Glitterbug was named one of the best 30 albums of 2015 by Radio X.

Professional ratings
Aggregate scores
| Source | Rating |
| Metacritic | 58/100 |
Review scores
| Source | Rating |
| AllMusic | Star |
| DIY | Star |
| The Guardian | Star |
| Exclaim! | 7/10 |
| The Irish Times | Star |
| NME | 6/10 |
| Pitchfork Media | 5.7/10 |
| Renowned for Sound | Star Half star |
| Rolling Stone Australia | Star Half star |

==Track listing==
All tracks written by Matthew Murphy. All tracks produced by Murphy, Dan Haggis, Tord Øverland Knudsen, and Mark Crew, except "Your Body Is A Weapon", produced by Murphy, Haggis, Knudsen, and Eric Valentine.

| No. | Title | Length |
|---|---|---|
| 1. | "Emoticons" | 4:19 |
| 2. | "Give Me a Try" | 3:48 |
| 3. | "Greek Tragedy" | 3:29 |
| 4. | "Be Your Shadow" | 3:35 |
| 5. | "Headspace" | 3:54 |
| 6. | "This Is Not a Party" | 2:59 |
| 7. | "Isabel" | 3:29 |
| 8. | "Your Body Is a Weapon" | 3:57 |
| 9. | "The English Summer" | 2:36 |
| 10. | "Pink Lemonade" | 3:46 |
| 11. | "Curveballs" | 3:39 |
| Total length: |  | 39:31 |

Bonus tracks
| No. | Title | Length |
|---|---|---|
| 12. | "Sex and Question Marks" | 2:18 |
| 13. | "Flowerball" | 3:47 |

HMV exclusive B-sides EP
| No. | Title | Length |
|---|---|---|
| 1. | "Right Click Save" | 3:35 |
| 2. | "21st Century Blues" | 3:32 |
| 3. | "Wired Differently" | 3:37 |
| 4. | "Greek Tragedy" (Bastille Remix) | 3:54 |

==Personnel==
Credits adapted from the album's liner notes.
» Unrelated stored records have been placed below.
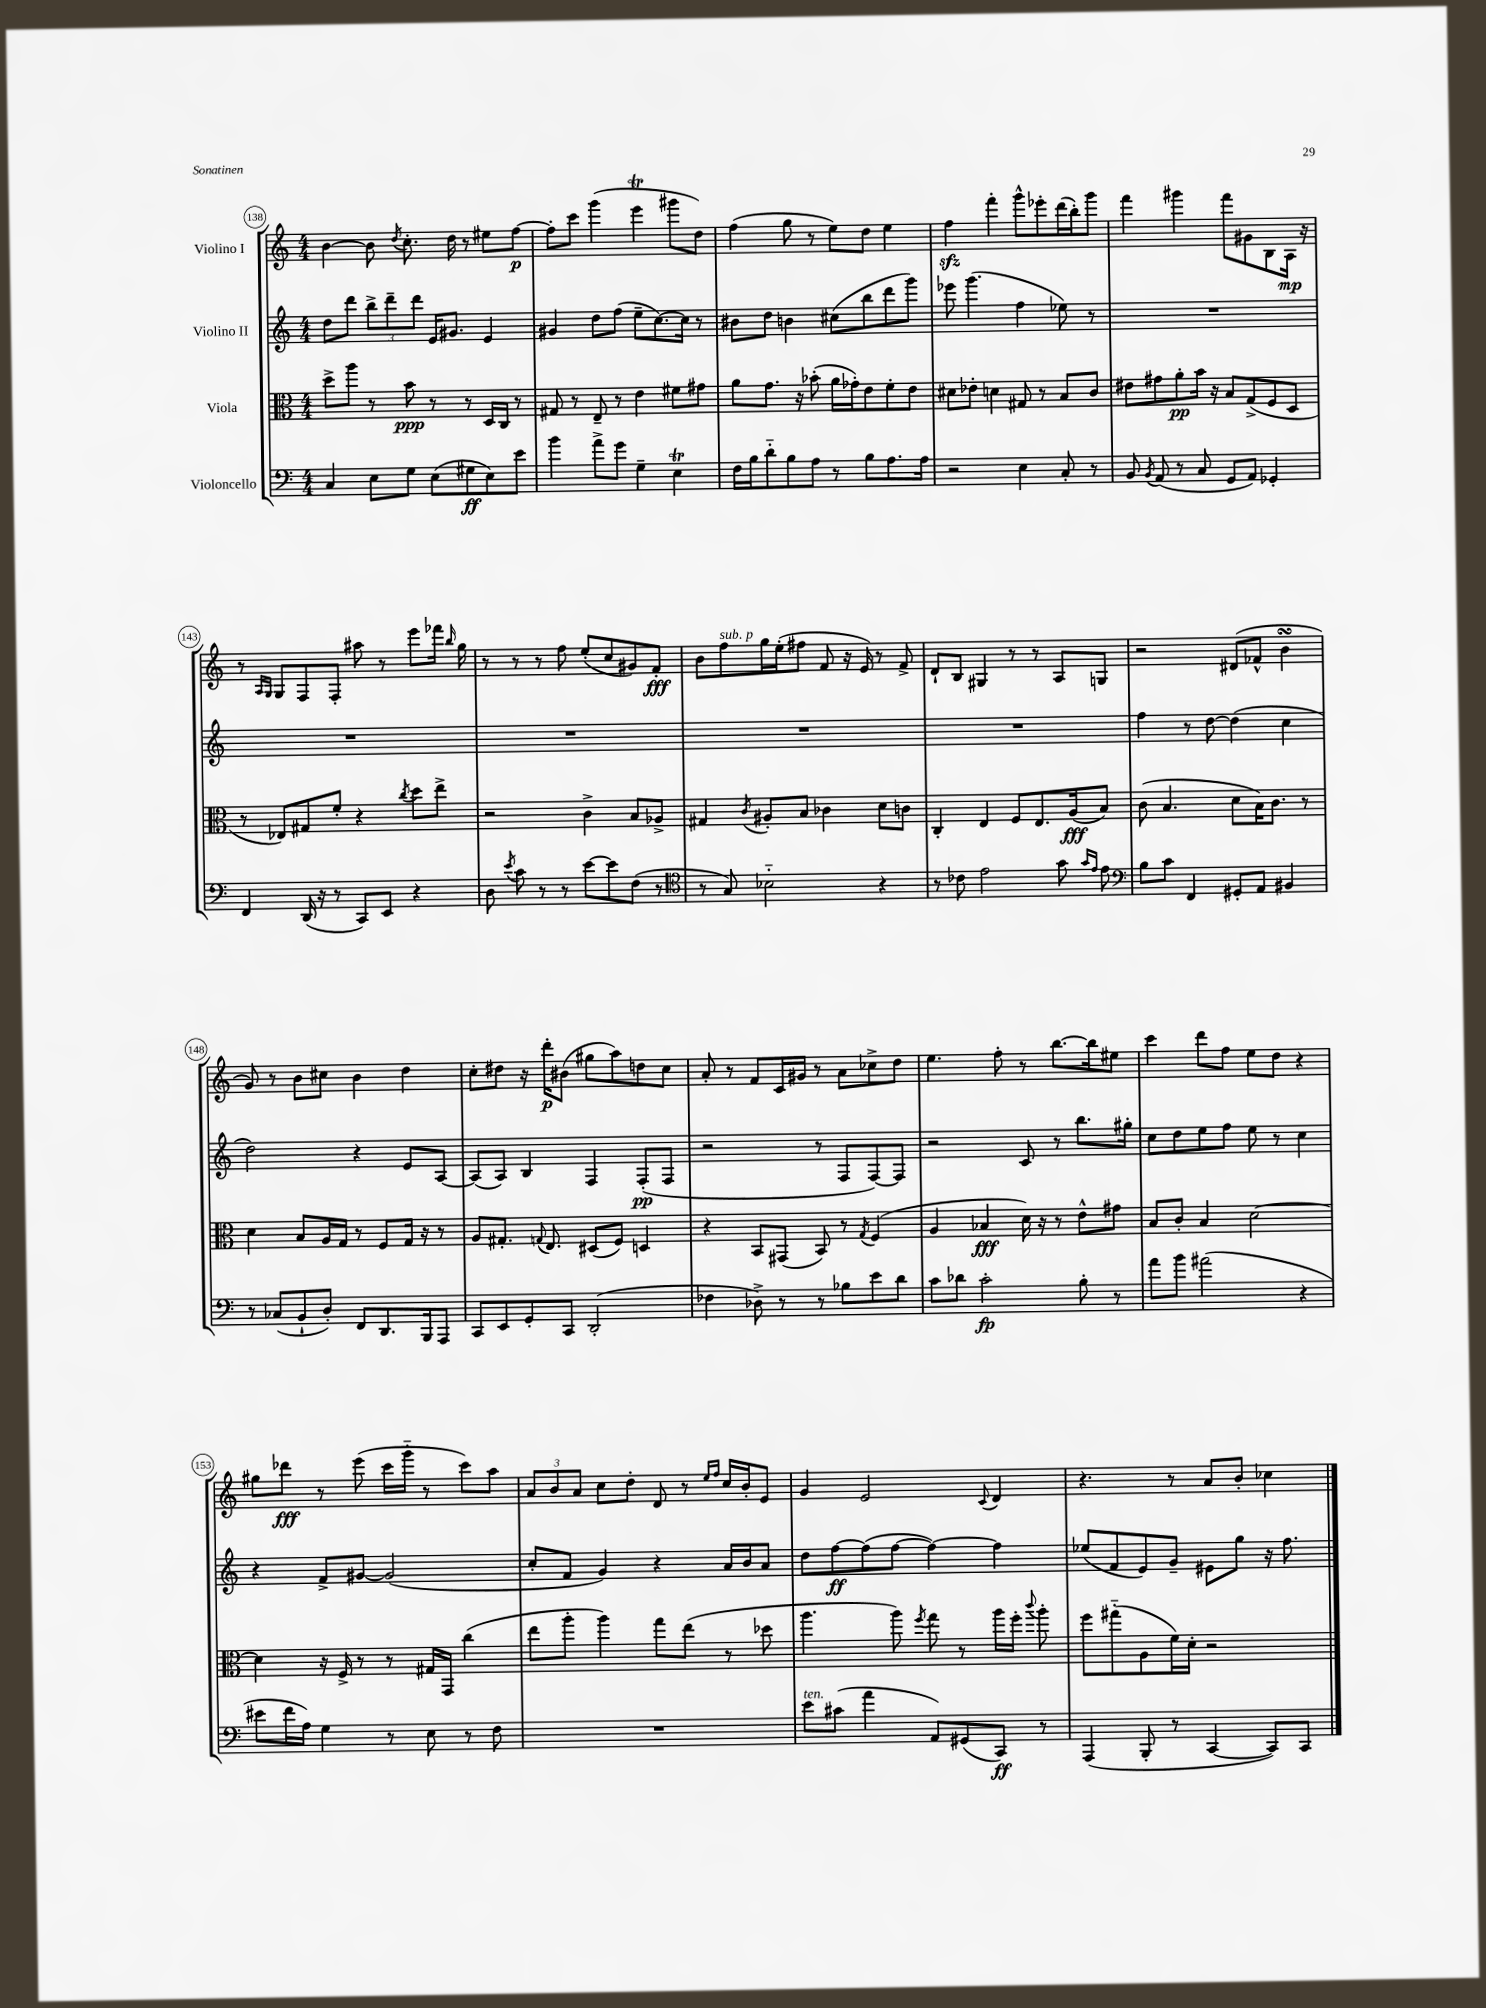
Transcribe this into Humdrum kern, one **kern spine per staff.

**kern	**dynam	**kern	**dynam	**kern	**dynam	**kern	**dynam
*part4	*part4	*part3	*part3	*part2	*part2	*part1	*part1
*staff4	*staff4	*staff3	*staff3	*staff2	*staff2	*staff1	*staff1
*I"Violoncello	*	*I"Viola	*	*I"Violino II	*	*I"Violino I	*
*clefF4	*	*clefC3	*	*clefG2	*	*clefG2	*
*k[]	*	*k[]	*	*k[]	*	*k[]	*
*M4/4	*	*M4/4	*	*M4/4	*	*M4/4	*
=138	=138	=138	=138	=138	=138	=138	=138
4C/	.	8dd^\L	.	8dd\L	.	[4b\	.
.	.	8aa\J	.	8ddd\J	.	.	.
8E\L	.	8r	.	12bb^\L	.	8b\]	.
.	.	.	.	12ddd~\	.	.	.
.	.	.	.	.	.	8qdd/	.
8G\J	.	8b\	ppp	.	.	8.cc'\	.
.	.	.	.	12ddd\J	.	.	.
(8E\L	.	8r	.	16e/KL	.	.	.
.	.	.	.	8.g#X/J	.	16dd\	.
8G#X\	ff	8r	.	.	.	8r	.
8E\)	.	16D/LL	.	4e/	.	8ee#X\L	.
.	.	16C/JJ	.	.	.	.	.
8e\J	.	8r	.	.	.	[8ff\J	p
=139	=139	=139	=139	=139	=139	=139	=139
4b\	.	8G#X/	.	4g#X/	.	8ff'\L]	.
.	.	8r	.	.	.	8ccc\J	.
8a^\L	.	8E~/	.	8dd\L	.	(4ggg\	.
8g\J	.	8r	.	(8ff\J	.	.	.
4G~\	.	4e\	.	8ee~\L	.	4eeet\	.
.	.	.	.	[8.cc\)	.	.	.
4Et\	.	8f#X\L	.	.	.	8ggg#X\L	.
.	.	.	.	16cc\Jk]	.	.	.
.	.	8g#X\J	.	8r	.	8dd\J)	.
=140	=140	=140	=140	=140	=140	=140	=140
16F\LL	.	8a\L	.	8b#X\L	.	(4ff\	.
16B\J	.	.	.	.	.	.	.
8d\	.	8.g\J	.	8dd\J	.	.	.
8B\	.	.	.	4bn\	.	8gg\	.
.	.	16r	.	.	.	.	.
8A\J	.	(8b-X'\	.	.	.	8r	.
8r	.	16a\LL	.	(8cc#X\L	.	8ee\L)	.
.	.	16g-X'\J)	.	.	.	.	.
8B\L	.	8e\	.	8bb\	.	8dd\J	.
8.A\	.	8f'\	.	8ddd\	.	4ee\	.
.	.	8e\J	.	8ggg\J)	.	.	.
16A\Jk	.	.	.	.	.	.	.
=141	=141	=141	=141	=141	=141	=141	=141
2r	.	8d#X\L	.	8eee-X\	.	4ffzz\	.
.	.	8e-X'\J	.	(4.ggg\	.	.	.
.	.	4dn\	.	.	.	4fff'\	.
4E\	.	8G#X/	.	4ff\	.	8ggg^^\L	.
.	.	8r	.	.	.	8eee-X'\	.
8C'/	.	8B/L	.	8ee-X\)	.	(16ddd\L	.
.	.	.	.	.	.	16bb'\J)	.
8r	.	8c/J	.	8r	.	8ggg\J	.
=142	=142	=142	=142	=142	=142	=142	=142
8BB/	.	8e#X\L	.	1r	.	4fff\	.
8qBB/	.	.	.	.	.	.	.
(8AA/	.	8g#X\	.	.	.	.	.
8r	.	8a'\	pp	.	.	4ggg#X\	.
8C/	.	16b\Jk	.	.	.	.	.
.	.	16r	.	.	.	.	.
8GG/L	.	8B/L	.	.	.	8fff\L	.
8AA/J)	.	(8G^/	.	.	.	8g#X\	.
4GG-X'/	.	8F/	.	.	.	8B\	.
.	.	8D/J	.	.	.	16A\Jk	mp
.	.	.	.	.	.	16r	.
!!LO:LB:g=z
=143	=143	=143	=143	=143	=143	=143	=143
4FF/	.	8r	.	1r	.	8r	.
.	.	.	.	.	.	16qqA/LL	.
.	.	.	.	.	.	16qqG/JJ	.
.	.	8E-X/L)	.	.	.	8G/L	.
(16DD/	.	8G#X/	.	.	.	8F/	.
16r	.	.	.	.	.	.	.
8r	.	8f'/J	.	.	.	8F'/J	.
8CC/L)	.	4r	.	.	.	8aa#X\	.
8EE/J	.	.	.	.	.	8r	.
.	.	8qcc/	.	.	.	.	.
4r	.	8dd\L	.	.	.	8eee\L	.
.	.	8ee^\J	.	.	.	16fff-X\Jk	.
.	.	.	.	.	.	16qqbb/	.
.	.	.	.	.	.	16gg\	.
=144	=144	=144	=144	=144	=144	=144	=144
8D\	.	2r	.	1r	.	8r	.
8qe/	.	.	.	.	.	.	.
8c\	.	.	.	.	.	8r	.
8r	.	.	.	.	.	8r	.
8r	.	.	.	.	.	8ff\	.
[8e\L	.	4c^\	.	.	.	(8ee'/L	.
8e\]	.	.	.	.	.	8cc/	.
(8F\J	.	8B/L	.	.	.	8g#X/)	.
8r	.	8A-X^/J	.	.	.	8f'/J	fff
=145	=145	=145	=145	=145	=145	=145	=145
*clefC4	*	*	*	*	*	*	*
8r	.	4G#X/	.	1r	.	8b\L	.
!	!	!	!	!	!	!LO:TX:a:i:t=sub. p	!
8G/)	.	.	.	.	.	8ff\	.
.	.	8qc/	.	.	.	.	.
2B-X\	.	8A#X'/L	.	.	.	16gg\L	.
.	.	.	.	.	.	(16ee'\J	.
.	.	8B/J	.	.	.	8ff#X\J	.
.	.	4c-X\	.	.	.	8f/	.
.	.	.	.	.	.	16r	.
.	.	.	.	.	.	16e/)	.
4r	.	8d\L	.	.	.	8r	.
.	.	8cn\J	.	.	.	8f^/	.
=146	=146	=146	=146	=146	=146	=146	=146
8r	.	4C'/	.	1r	.	8d`/L	.
8c-X\	.	.	.	.	.	8B/J	.
2e\	.	4E/	.	.	.	4G#X/	.
.	.	8F/L	.	.	.	8r	.
.	.	8.E/	.	.	.	8r	.
8g\	.	.	.	.	.	8A/L	.
.	.	(16A/k	fff	.	.	.	.
16qqg/LL	.	.	.	.	.	.	.
16qqe/JJ	.	.	.	.	.	.	.
8e\	.	8B/J)	.	.	.	8Gn/J	.
=147	=147	=147	=147	=147	=147	=147	=147
*clefF4	*	*	*	*	*	*	*
8B\L	.	(8c\	.	4ff\	.	2r	.
8c\J	.	4.B/	.	.	.	.	.
4FF/	.	.	.	8r	.	.	.
.	.	.	.	[8dd\	.	.	.
8GG#X'/L	.	8d\L	.	(4dd\]	.	(8d#X/L	.
8AA/J	.	16B\K)	.	.	.	8f-X^^/J	.
.	.	8.c\J	.	.	.	.	.
4BB#X/	.	.	.	4cc\	.	4bsSsS\	.
.	.	8r	.	.	.	.	.
!!LO:LB:g=z
=148	=148	=148	=148	=148	=148	=148	=148
8r	.	4d\	.	2dd\)	.	8g/)	.
(8C-X/L	.	.	.	.	.	8r	.
8BB`/	.	8B/L	.	.	.	8b\L	.
8D'/J)	.	16A/L	.	.	.	8cc#X\J	.
.	.	16G/JJ	.	.	.	.	.
8FF/L	.	8r	.	4r	.	4b\	.
8.DD/	.	8F/L	.	.	.	.	.
.	.	16G/Jk	.	8e/L	.	4dd\	.
16BBB/k	.	16r	.	.	.	.	.
8AAA/J	.	8r	.	[8A/J	.	.	.
=149	=149	=149	=149	=149	=149	=149	=149
8CC/L	.	8A/L	.	(8A/L]	.	8cc'\L	.
8EE/	.	8.G#X'/J	.	8A/J)	.	8dd#X\J	.
8GG'/	.	.	.	4B/	.	16r	.
.	.	8qqGn/	.	.	.	.	.
.	.	8.E/	.	.	.	16ddd'\KL	p
8CC/J	.	.	.	.	.	(8b#X\J	.
(2DD'/	.	(8D#X/L	.	4F/	.	8gg#X\L	.
.	.	8F/J)	.	.	.	8aa\)	.
.	.	4Dn/	.	(8F'/L	pp	8ddn\	.
.	.	.	.	8F/J	.	8cc\J	.
=150	=150	=150	=150	=150	=150	=150	=150
4F-X\	.	4r	.	2r	.	8a'/	.
.	.	.	.	.	.	8r	.
8D-X^\)	.	8BB/L	.	.	.	8f/L	.
8r	.	(8GG#X/J	.	.	.	16c/L	.
.	.	.	.	.	.	16g#X/JJ	.
8r	.	8BB/)	.	8r	.	8r	.
8B-X\L	.	8r	.	8F/L	.	8a\L	.
.	.	8qG/	.	.	.	.	.
8e\	.	(4F/	.	[8F/)	.	8cc-X^\	.
8d\J	.	.	.	8F/J]	.	8dd\J	.
=151	=151	=151	=151	=151	=151	=151	=151
8c\L	.	4A/	.	2r	.	4.ee\	.
8d-X\J	.	.	.	.	.	.	.
2c'\	fp	4B-X/	fff	.	.	.	.
.	.	.	.	.	.	8ff'\	.
.	.	16d\)	.	8c/	.	8r	.
.	.	16r	.	.	.	.	.
.	.	8r	.	8r	.	[8.bb\L	.
8B'\	.	8e^^\L	.	8.bb\L	.	.	.
.	.	.	.	.	.	16bb\k]	.
8r	.	8g#X\J	.	.	.	8ee#X\J	.
.	.	.	.	16gg#X'\Jk	.	.	.
=152	=152	=152	=152	=152	=152	=152	=152
8a\L	.	8B/L	.	8cc\L	.	4ccc\	.
8b\J	.	8c'/J	.	8dd\	.	.	.
(2a#X\	.	4B/	.	8ee\	.	8ddd\L	.
.	.	.	.	8ff\J	.	8ff\J	.
.	.	[2d\	.	8ee\	.	8ee\L	.
.	.	.	.	8r	.	8dd\J	.
4r	.	.	.	4cc\	.	4r	.
!!LO:LB:g=z
=153	=153	=153	=153	=153	=153	=153	=153
8e#X\L	.	4d\]	.	4r	.	8gg#X\L	.
16f\L	.	.	.	.	.	8ddd-X\J	fff
16A\JJ)	.	.	.	.	.	.	.
4G\	.	16r	.	8f^/L	.	8r	.
.	.	16F^/	.	.	.	.	.
.	.	8r	.	[8g#X/J	.	(8eee\	.
8r	.	8r	.	(2g#/]	.	16ccc\LL	.
.	.	.	.	.	.	16ggg\JJ	.
8E\	.	16G#X/LL	.	.	.	8r	.
.	.	16GG/JJ	.	.	.	.	.
8r	.	(4cc\	.	.	.	8ccc\L)	.
8F\	.	.	.	.	.	8aa\J	.
=154	=154	=154	=154	=154	=154	=154	=154
1r	.	8ee\L	.	8cc'/L	.	12a/L	.
.	.	.	.	.	.	12b/	.
.	.	8aa'\J	.	8f/J	.	.	.
.	.	.	.	.	.	12a/J	.
.	.	4aa\)	.	4g/)	.	8cc\L	.
.	.	.	.	.	.	8dd'\J	.
.	.	8gg\L	.	4r	.	8d/	.
.	.	(8ee\J	.	.	.	8r	.
.	.	.	.	.	.	16qqee/LL	.
.	.	.	.	.	.	16qqff/JJ	.
.	.	8r	.	16a/LL	.	16cc/LL	.
.	.	.	.	16b/J	.	16b'/J	.
.	.	8dd-X\	.	8a/J	.	8e/J	.
=155	=155	=155	=155	=155	=155	=155	=155
!LO:TX:a:i:t=ten.	!	!	!	!	!	!	!
8e\L	.	4.aa\	.	8dd\L	.	4g/	.
(8c#X\J	.	.	.	[8ff\	ff	.	.
4a\	.	.	.	(8ff\]	.	2e/	.
.	.	8aa\)	.	[8ff\J	.	.	.
.	.	8qff/	.	.	.	.	.
8AA/L)	.	8gg\	.	4ff\_)	.	.	.
(8GG#X/	.	8r	.	.	.	.	.
.	.	.	.	.	.	8qqc/	.
8CC/J)	ff	16aa\LL	.	4ff\]	.	4d/	.
.	.	16ff'\JJ	.	.	.	.	.
.	.	8qqccc/	.	.	.	.	.
8r	.	8aa'\	.	.	.	.	.
=156	=156	=156	=156	=156	=156	=156	=156
(4AAA/	.	8ff\L	.	(8ee-X/L	.	4.r	.
.	.	(8gg#X\	.	8f/	.	.	.
8BBB'/	.	8A\	.	8e/)	.	.	.
8r	.	16f\L)	.	8g~/J	.	8r	.
.	.	16d'\JJ	.	.	.	.	.
[4CC/	.	2r	.	8e#X\L	.	8a/L	.
.	.	.	.	8gg\J	.	8b'/J	.
8CC/L])	.	.	.	16r	.	4cc-X\	.
.	.	.	.	8.ff\	.	.	.
8CC/J	.	.	.	.	.	.	.
==	==	==	==	==	==	==	==
*-	*-	*-	*-	*-	*-	*-	*-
- Matthew Murphy – lead vocals, guitars, keyboards, production
- Dan Haggis – drums, percussion, keyboards, guitars, backing vocals, production
- Tord Øverland Knudsen – bass guitar, keyboards, backing vocals, production
- Mark Crew – production and recording on all tracks except "Your Body Is a Weapon"
- Eric Valentine – production and recording on "Your Body Is a Weapon"
- Oliver Nelson – additional production on "This Is Not a Party"
- Manny Marroquin – audio mixing
- Stephen Marcussen – audio mastering
- Alex Gilbert – A&R
- Jeffrey P. Chang – A&R assistant
- Conor O'Mahony – coordination
- Storm Yeechong – coordination
- Samuel Burgess-Johnson – artwork
- Darren Oorloff – artwork
- Dan Priddy – recording assistant to Mark Crew
- Cian Riordan – recording assistant to Eric Valentine
- Chris Galland – mixing assistant
- Ike Schultz – mixing assistant
- Jeff Jackson – mixing assistant
- Willy Scooby – additional recording
- Zorg Albini – additional recording
- Jon Sagis – additional recording
- Darren Jones – recording assistant to Jon Sagis
- Robert Whitely – additional recording
- Justin Long – additional recording

==Charts==

===Weekly charts===

| Chart (2015) | Peak position |
|---|---|
| Australian Albums (ARIA) | 2 |
| Austrian Albums (Ö3 Austria) | 62 |
| Belgian Albums (Ultratop Flanders) | 151 |
| Dutch Albums (Album Top 100) | 89 |
| German Albums (Offizielle Top 100) | 30 |
| Hungarian Albums (MAHASZ) | 34 |
| Scottish Albums (OCC) | 10 |
| Swiss Albums (Schweizer Hitparade) | 74 |
| UK Albums (OCC) | 5 |
| US Billboard 200 | 91 |
| US Top Alternative Albums (Billboard) | 13 |
| US Independent Albums (Billboard) | 5 |
| US Top Rock Albums (Billboard) | 16 |

===Year-end charts===

| Chart (2015) | Position |
|---|---|
| Australia (ARIA) | 60 |

==Certifications==

| Region | Certification | Certified units/sales |
| United Kingdom (BPI) | Gold | 100,000^{‡} |
^{‡} Sales+streaming figures based on certification alone.